> restart;
Densities and Distribution Functions
IMPORTANT NOTE! In this notebook we will use a procedure to draw histograms that corresponds more closely to the presentation in the text, as well as some simulated data we will use in our examples. Rather than clutter the worksheet with these, we have placed them in a hideable subsection. In order to activate the procedures and make the data available for your Maple session, first do the following:
>
Click on the + and execute the commands by clicking again on the first command line. It is sufficient to click on ONLY the FIRST line. Then click - to hide.
As usual, you should execute all the commands below as you read through the worksheet and before working on homework problems in your new worksheet.

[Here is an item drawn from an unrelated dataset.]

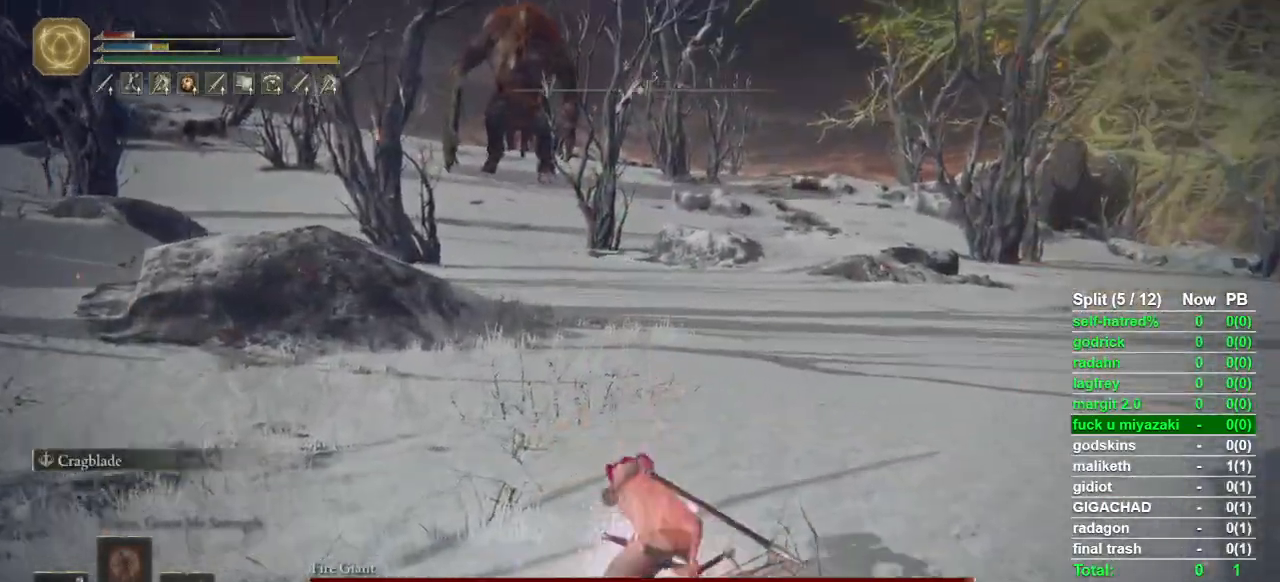
{"dt_ms": 500, "buttons": [], "left_stick": "up", "right_stick": "center", "events": [[67, "DPAD_DOWN", "down"], [167, "DPAD_DOWN", "up"], [233, "right_stick", "left"], [300, "right_stick", "center"], [433, "left_stick", "up"]]}
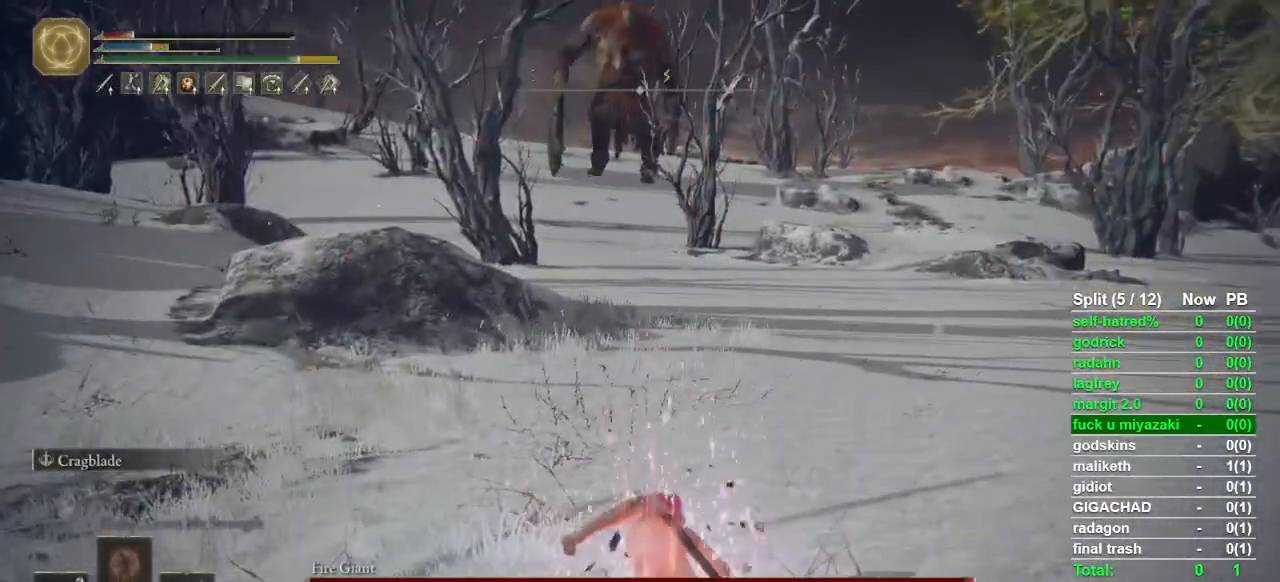
{"dt_ms": 500, "buttons": ["CIRCLE"], "left_stick": "up", "right_stick": "center", "events": [[133, "CIRCLE", "down"]]}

Describing data with histograms and densities
Example 1. In an effort to understand the weight variation of a certain species of small animal, a biologist has
collected laboratory data on 100 animals raised in a controlled environment. She believes that this is a representative sample of the species. The data is collected in a Maple list, giving weight in kilograms, which we call data1. Here it is:
> data1;
In order to get a better feeling for the data, we first sort it using Maple's sort command:
> sort(data1);
By looking at the sorted list, we see that the weights are between 8 and 16 kilograms. To get a visual sense of the data
we can create a histogram of the data set. We select a list of ranges, find the fraction of our 100 values that lie in each range, and then plot a bar graph, where each bar stands over one of our ranges and the area of the bar is the fraction
(no. of data values in the range/ 100). For example, we might start with the ranges 8..10, 10..12, 12..14, 14..16. We will ignore the unlikely possibility of a data value falling exactly at an endpoint of one of the ranges, so we specify the ranges by a single list: [8,10,12,14,16]. We have defined a Maple procedure, histo, which does all the work:
> histo(data1,[8,10,12,14,16]);
>
We can get a more refined picture by making the ranges finer:
> histo(data1,[8,9,10,11,12,13,14,15,16]);
>
If we want to refine the ranges even more, it will be convenient to have Maple construct the range list for us. Also, we will want to combine the histogram plot with other plots later, so we give the histogram plot a name (terminating with a colon : ) and then use the ' display ' command. We will do this for ranges of width 0.5 and then 0.25
> ranges1:= [seq(8+.5*i,i=0..16)];
>
hist1data1:= histo(data1,ranges1):
display(hist1data1);
> ranges2:= [seq(8+.25*i,i=0..32)];
> hist2data1:= histo(data1, ranges2): display(hist2data1);
>
Notice that as we refine the ranges the histogram becomes more jagged, even though the total area of the bars is always 1. We would like to find a smooth looking graph which represents these histograms in the sense that areas under the smooth graph should be close to areas under the histogram graphs. For this purpose, mathematicians have invented various families of density functions, which form parametric families. The most common and important of these is called the family of normal densities. There are two parameters, m and s and the formula is given by normalp.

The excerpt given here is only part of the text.